**Parts of the exercise**
**a.** In the dma-buf patch thread below, list every identifier that contains an underscore and begins with "i915" or "I915".
**b.** Translate this sentence from the dma-buf patch thread below into Spanish: "What prevents new command submissions to use the GEM object directly after you finished waiting here?"
**c.** In the dma-buf patch thread below, which callback does Christian König say must always be implemented as well for correct operation?

BEGIN Source passage

[Linaro-mm-sig] [PATCH 1/5] dma-buf: add optional invalidate_mappings callback v2

Thu Mar 22 07:14:25 UTC 2018

On Wed, Mar 21, 2018 at 10:34:05AM +0100, Christian König wrote:
> Am 21.03.2018 um 09:18 schrieb Daniel Vetter:
> > [SNIP]
> > They're both in i915_gem_userptr.c, somewhat interleaved. Would be
> > interesting if you could show what you think is going wrong in there
> > compared to amdgpu_mn.c.
> 
> i915 implements only one callback:
> > static const struct mmu_notifier_ops i915_gem_userptr_notifier = {
> >         .invalidate_range_start =
> > i915_gem_userptr_mn_invalidate_range_start,
> > };
> For correct operation you always need to implement invalidate_range_end as
> well and add some lock/completion work Otherwise get_user_pages() can again
> grab the reference to the wrong page.

Is this really a problem? I figured that if a mmu_notifier invalidation is
going on, a get_user_pages on that mm from anywhere else (whether i915 or
anyone really) will serialize with the ongoing invalidate? If that's not
the case, then really any get_user_pages is racy, including all the
DIRECT_IO ones.

> The next problem seems to be that cancel_userptr() doesn't prevent any new
> command submission. E.g.
> > i915_gem_object_wait(obj, I915_WAIT_ALL, MAX_SCHEDULE_TIMEOUT, NULL);
> What prevents new command submissions to use the GEM object directly after
> you finished waiting here?
> 
> > I get a feeling we're talking past each another here.
> Yeah, agree. Additional to that I don't know the i915 code very well.

END Source passage
BEGIN Excerpted data

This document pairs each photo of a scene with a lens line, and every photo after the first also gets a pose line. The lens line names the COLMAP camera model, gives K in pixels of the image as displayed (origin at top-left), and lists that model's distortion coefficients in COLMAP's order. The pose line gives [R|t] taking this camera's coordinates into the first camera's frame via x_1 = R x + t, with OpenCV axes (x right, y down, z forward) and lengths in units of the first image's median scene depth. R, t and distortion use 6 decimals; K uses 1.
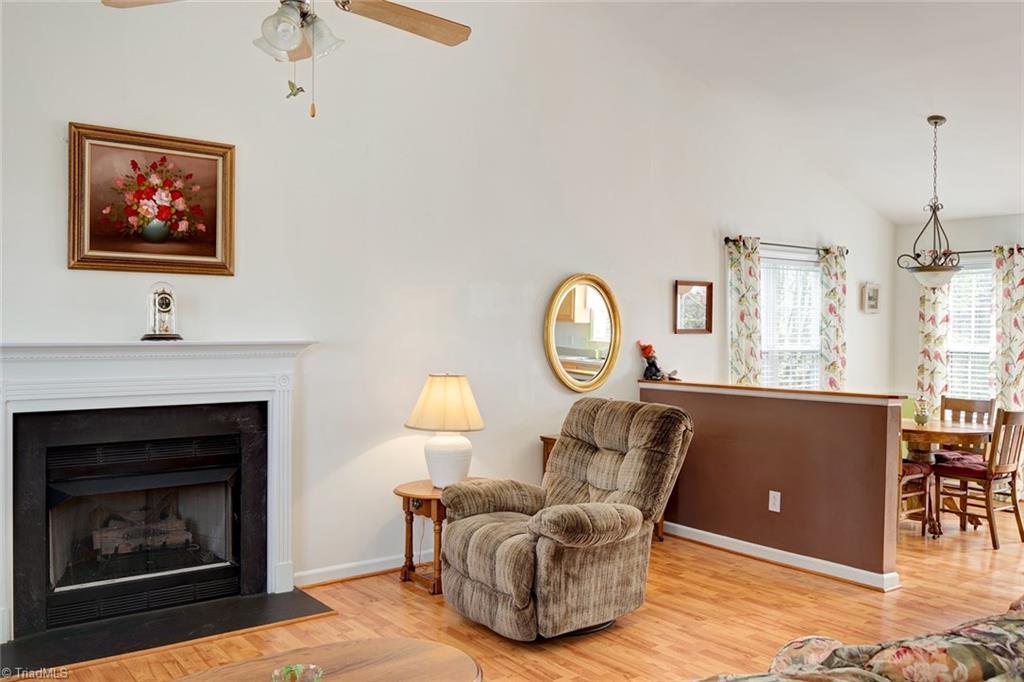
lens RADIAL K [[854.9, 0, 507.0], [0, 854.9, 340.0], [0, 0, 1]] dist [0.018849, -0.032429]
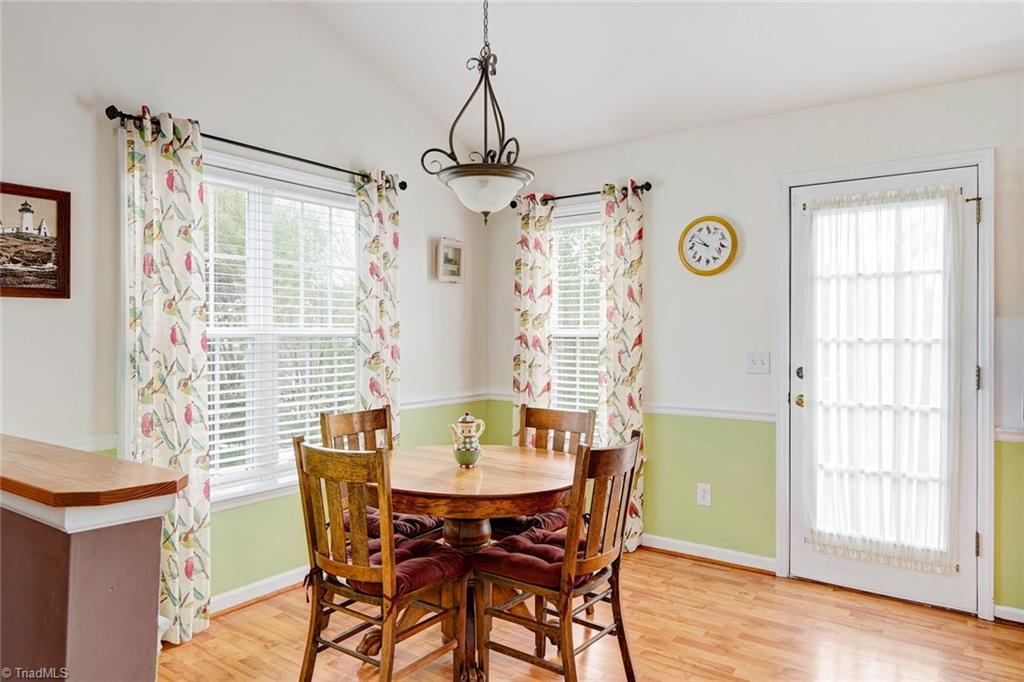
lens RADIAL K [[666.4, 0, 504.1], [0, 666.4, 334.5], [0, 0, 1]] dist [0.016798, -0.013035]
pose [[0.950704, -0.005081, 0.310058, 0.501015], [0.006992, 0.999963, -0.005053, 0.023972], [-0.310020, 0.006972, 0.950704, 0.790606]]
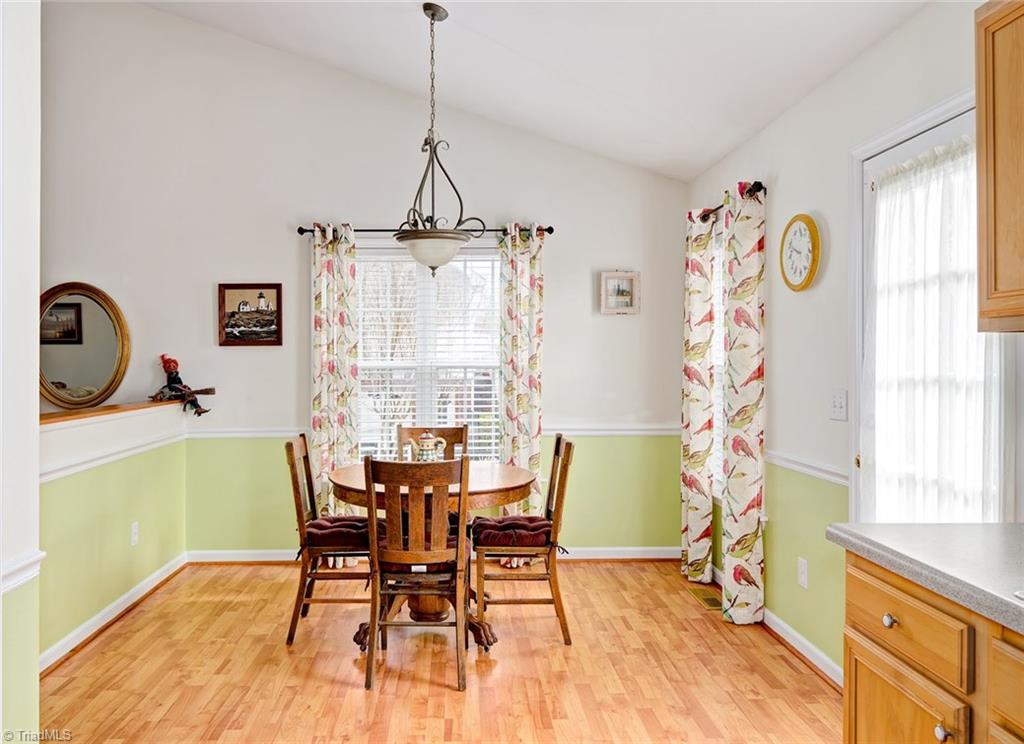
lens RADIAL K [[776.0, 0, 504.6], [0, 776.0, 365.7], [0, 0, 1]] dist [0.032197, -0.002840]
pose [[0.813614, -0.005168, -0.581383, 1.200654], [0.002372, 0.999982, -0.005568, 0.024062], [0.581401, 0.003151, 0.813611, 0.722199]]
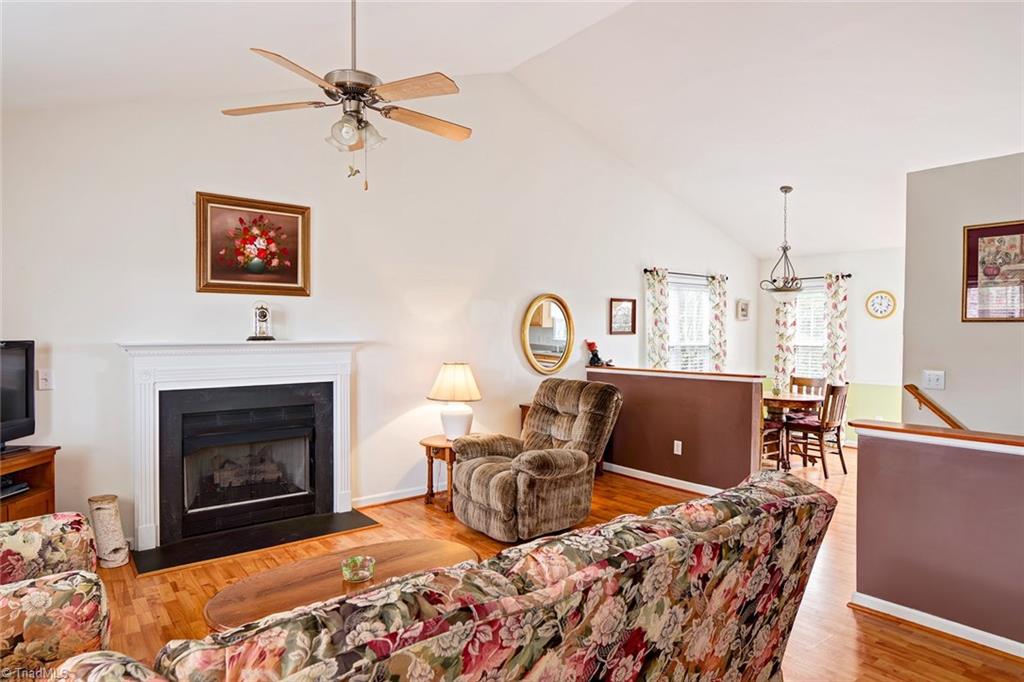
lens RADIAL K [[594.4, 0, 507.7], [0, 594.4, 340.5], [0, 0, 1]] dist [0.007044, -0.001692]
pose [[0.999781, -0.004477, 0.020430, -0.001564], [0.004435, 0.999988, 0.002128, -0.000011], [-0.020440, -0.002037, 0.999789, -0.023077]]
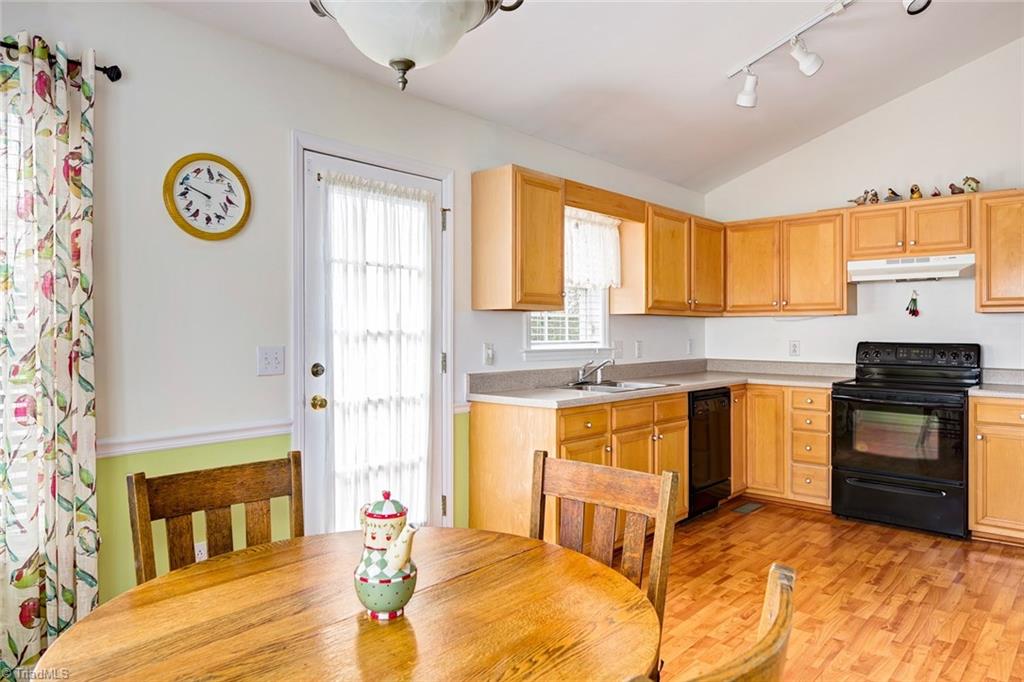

END Excerpted data

**Solutions in order**
**a.**
i915_gem_userptr.c
i915_gem_userptr_notifier
i915_gem_userptr_mn_invalidate_range_start
i915_gem_object_wait
I915_WAIT_ALL

**b.** ¿Qué impide que nuevos envíos de comandos usen el objeto GEM justo después de que terminaste de esperar aquí?

**c.** invalidate_range_end